Os franceses, os italianos, os espanhóis, os americanos e alemães, continuam vindo aqui para abrir pousadas em nosso litoral, as grandes redes mundiais de hotéis também chegam de forma galopante e pregam a ilusão do preço baixo, quando o serviço é de "quinta" e o acesso é destinado aos próprios, já que são eles mesmos que possuem a moeda forte. Com isso o setor, uma vez formado por grupos nacionais, famílias locais, são engolidos pelos gigantes porque não acompanharam as “tendências globais de mercado”.
Da mesma forma os Carrefours, Extras, Bigs, Sam’s, Wall Marts, etc, acabam com os mercadinhos tradicionais dos bairros, pois seus preços “são imbatíveis”, dão até de graça! A Telefônica chega sucateando nossa telefonia e se apodera de todos os demais serviços de telecomunicações e tecnologia com o discurso, cara-de-pau, de que não monopoliza nada… Sim, eles estão certos, “Pizarro” não comandou nenhum ato de genocídio na América Latina.
“There’s no free lunch at all, my friends!”

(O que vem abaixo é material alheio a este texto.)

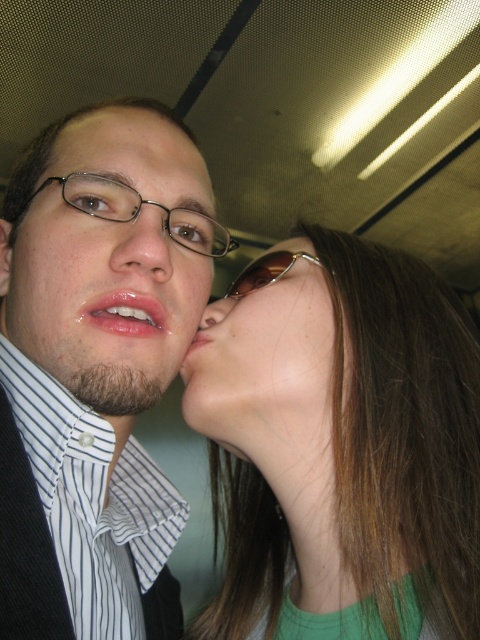
You are standing in a public transportation vehicle and want to place a small gift box that is 18 inches long on the floor between you and the point at coordinates point (x=93, y=212). Can the gift box fit in that space?

The distance between you and the point (x=93, y=212) is 19.18 inches, which is longer than the gift box length of 18 inches. Therefore, the gift box can fit in that space.

You are a photographer who just took a photo of two people. You have two sunglasses in the frame. The sunglasses at center and the brown shiny sunglasses at upper center. Which one is bigger?

The sunglasses at center is larger in size than the brown shiny sunglasses at upper center, so the sunglasses at center is bigger.

Based on the photo, you are a photographer standing in front of a blurred background with a ceiling grid and fluorescent lights. You see the matte metal glasses at upper left and the matte pink lips at center. Which object is nearer to you?

The matte metal glasses at upper left is closer to the viewer than the matte pink lips at center.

A história da América Latina, carrega essas e muitas outras marcas, a massa dificilmente se lembra disso até porque nem teve acesso a essas informações e provavelmente não saberia assimilar nada disso. Dura realidade…

Continuaremos pois, sendo barrados em aeroportos do primeiro mundo, tolhidos de nossa liberdade de ir e vir, de conhecer culturas diferentes, de ver a arte da diversidade, a arte dos grandes mestres, de migrar, de miscigenar?

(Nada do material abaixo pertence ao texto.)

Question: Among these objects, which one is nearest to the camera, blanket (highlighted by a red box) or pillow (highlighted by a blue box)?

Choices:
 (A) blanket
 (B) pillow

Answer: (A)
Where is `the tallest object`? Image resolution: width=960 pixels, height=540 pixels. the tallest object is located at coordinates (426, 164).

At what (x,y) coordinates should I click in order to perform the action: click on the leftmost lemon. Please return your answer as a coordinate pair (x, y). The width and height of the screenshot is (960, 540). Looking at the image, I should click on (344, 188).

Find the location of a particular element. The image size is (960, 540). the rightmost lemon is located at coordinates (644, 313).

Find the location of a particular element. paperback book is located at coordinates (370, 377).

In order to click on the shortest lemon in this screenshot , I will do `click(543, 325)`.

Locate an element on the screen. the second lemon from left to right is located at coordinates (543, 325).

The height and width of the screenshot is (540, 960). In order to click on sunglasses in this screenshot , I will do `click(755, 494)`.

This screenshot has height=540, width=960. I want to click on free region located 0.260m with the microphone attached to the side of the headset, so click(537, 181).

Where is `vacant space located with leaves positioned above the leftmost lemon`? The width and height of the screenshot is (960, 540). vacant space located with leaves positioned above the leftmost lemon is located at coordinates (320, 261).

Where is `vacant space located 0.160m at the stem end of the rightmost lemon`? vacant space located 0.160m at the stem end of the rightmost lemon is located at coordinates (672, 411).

E depois dessa triste constatação, manteremos nossa postura de “homem cordial”, definida por Sérgio Buarque de Holanda em “Raízes do Brasil”, continuaremos sendo hospitaleiros e generosos com os estrangeiros que aqui chegam, daremos presentes, levaremos para passear, estenderemos o tapete vermelho, afinal é essa ainda a única forma de sermos notados e reconhecidos.